What Hillary Clinton’s White House could look like: A nursery in the East Wing and plenty of skeletons in the closets

First family skeletons would range wide, from Lewinsky to shady business deals and one Ponzi scheme

David Usborne
New York
Tuesday 01 November 2016 15:50
Hillary, Bill, Chelsea and Marc Mezvinsky, at the first presidential debate in September
Hillary, Bill, Chelsea and Marc Mezvinsky, at the first presidential debate in September

It will be quite the entourage at the White House if Hillary Clinton becomes the 45th President.

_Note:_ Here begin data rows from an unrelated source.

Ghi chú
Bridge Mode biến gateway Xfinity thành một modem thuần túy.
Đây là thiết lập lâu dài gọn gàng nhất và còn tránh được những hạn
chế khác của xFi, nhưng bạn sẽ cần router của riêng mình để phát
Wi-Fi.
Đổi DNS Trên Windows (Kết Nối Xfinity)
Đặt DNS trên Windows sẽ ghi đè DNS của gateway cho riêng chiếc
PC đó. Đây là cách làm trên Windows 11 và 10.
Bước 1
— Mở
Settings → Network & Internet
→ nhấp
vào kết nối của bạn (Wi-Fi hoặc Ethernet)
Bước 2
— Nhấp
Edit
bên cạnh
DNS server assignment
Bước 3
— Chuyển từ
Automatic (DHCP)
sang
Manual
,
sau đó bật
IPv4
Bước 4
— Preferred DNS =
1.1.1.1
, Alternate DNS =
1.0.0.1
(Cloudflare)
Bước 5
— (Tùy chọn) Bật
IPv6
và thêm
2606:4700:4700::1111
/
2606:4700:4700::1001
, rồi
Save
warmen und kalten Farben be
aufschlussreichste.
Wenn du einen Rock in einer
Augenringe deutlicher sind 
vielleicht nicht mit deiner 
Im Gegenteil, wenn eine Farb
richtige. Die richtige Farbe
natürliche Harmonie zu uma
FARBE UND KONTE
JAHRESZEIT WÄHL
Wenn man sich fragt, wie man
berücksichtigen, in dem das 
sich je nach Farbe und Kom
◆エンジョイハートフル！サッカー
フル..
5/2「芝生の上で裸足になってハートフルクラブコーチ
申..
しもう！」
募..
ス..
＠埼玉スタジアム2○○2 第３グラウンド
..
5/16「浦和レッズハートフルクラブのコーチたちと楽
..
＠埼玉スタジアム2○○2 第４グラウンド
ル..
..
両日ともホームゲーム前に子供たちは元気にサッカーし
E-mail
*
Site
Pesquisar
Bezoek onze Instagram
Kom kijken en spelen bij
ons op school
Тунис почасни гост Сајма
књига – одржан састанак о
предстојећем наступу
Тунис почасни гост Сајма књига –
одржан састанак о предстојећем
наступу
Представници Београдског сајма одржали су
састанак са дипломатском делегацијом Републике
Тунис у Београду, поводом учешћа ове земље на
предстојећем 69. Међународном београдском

She has lost her beloved mother, Dorothy, who died five years ago, but she has since then gained a son-in-law, Marc Mezvinsky, and two grandchildren, Charlotte and Aidan.

Indeed, one of her first priorities, in terms of accommodating the expanding first family at 1600 Pennsylvania Avenue, will be the building of a nursery in the mansion’s East Wing in hopes that her daughter, Chelsea, will spend as much time there as possible with her babes allowing her to spend as much quality-time as possible with the clan’s youngest generation.

“There’s just nothing better,” she recently declared. “I’m experiencing sort of what my mother experienced with Chelsea, because you’re so focused on just enjoying and marveling and loving to the Nth degree but you also have this perspective like, ‘Oh my gosh, I want to make sure that the world is okay and that, you know, things are right, and we have to save the planet.”

The East Wing - aficionados of the eponymous TV series will know the West Wing is where the real business of being the world’s most powerful person is done - will also be where a certain former president will have his quarters. Bill Clinton might have to be fitted with an electronic tracker to make sure he doesn’t get confused and make wrong turns to the Oval Office.

That is assuming, of course, the newest President Clinton wouldn’t choose to give the first President Clinton some kind of official role, as he did for her when he was first sent to the White House in 1992. She had the task of passing legislation for universal health care, an effort that ended in humiliating defeat on Capitol Hill.

But while there was overt whispering of voters getting a two-for-one deal when Mr Clinton was campaigning for his first term in 1992, there has been no such talk this time. Bill remains popular with the Democratic base, but he has proven somewhat gaffe prone too on the trail.

His re-entry to the White House grounds will also evoke more sensitive memories. Gossip about interns and their proximity to Mr Clinton’s new office will not be tolerated. Nor will any mention whatsoever of Monica Lewinsky, the intern whose relationship with the then president turned all of Washington upside down - and the Clinton marriage - twenty years ago. (Yes, twenty.)

Permanent passes may or may not be issued to Hugh and Tony Rodham, the two brothers of Ms Clinton, who over the years have built reputations for artful exploitation of their sister and brother-in-law’s power status to leverage business dealings for themselves, sometimes of dubious nature, like the time in 1999 when they entered into a joint hazelnut growing venture with Aslan Abashidze, former strongman leader of a semiautonomous region of the Republic of Georgia. It never happened, and Mr Abashidze was later to be convicted for embezzlement.

Chelsea’s husband, Marc, has some family skeletons, but the Clinton’s long ago agreed never to talk about that. Specifically, his father (and the other grandfather to Aiden and Charlotte), Edward Mezvinsky, is a financier who embezzled more than $10 million dollars from people via both a Ponzi scheme and the Nigerian e-mail scams and was found guilty of fraud in 2001.

Mr Mezvinsky served five years in federal prison, and found himself divorced by his wife - now mother-in-law to Chelsea - before he regained his freedom. Before that he was in the family business, as it were - a Democrat Congressman for Iowa for two terms from 1973 to 1977.

But all these things are in the past. Ms Clinton, aside from running the country, clearly plans to focus on the future and particularly those of Charlotte, born 26 September 2014, and Aidan, born 18 June this year.

She summed up why to Hello Magazine this October. “It was just the most incredible joy,” she said. “My friends who are grandparents always told me how amazing it would be. I didn’t fully understand what they meant until I experienced it.”

Of course, if Donald Trump wins the US election, her time with her grandchildren will be unlimited.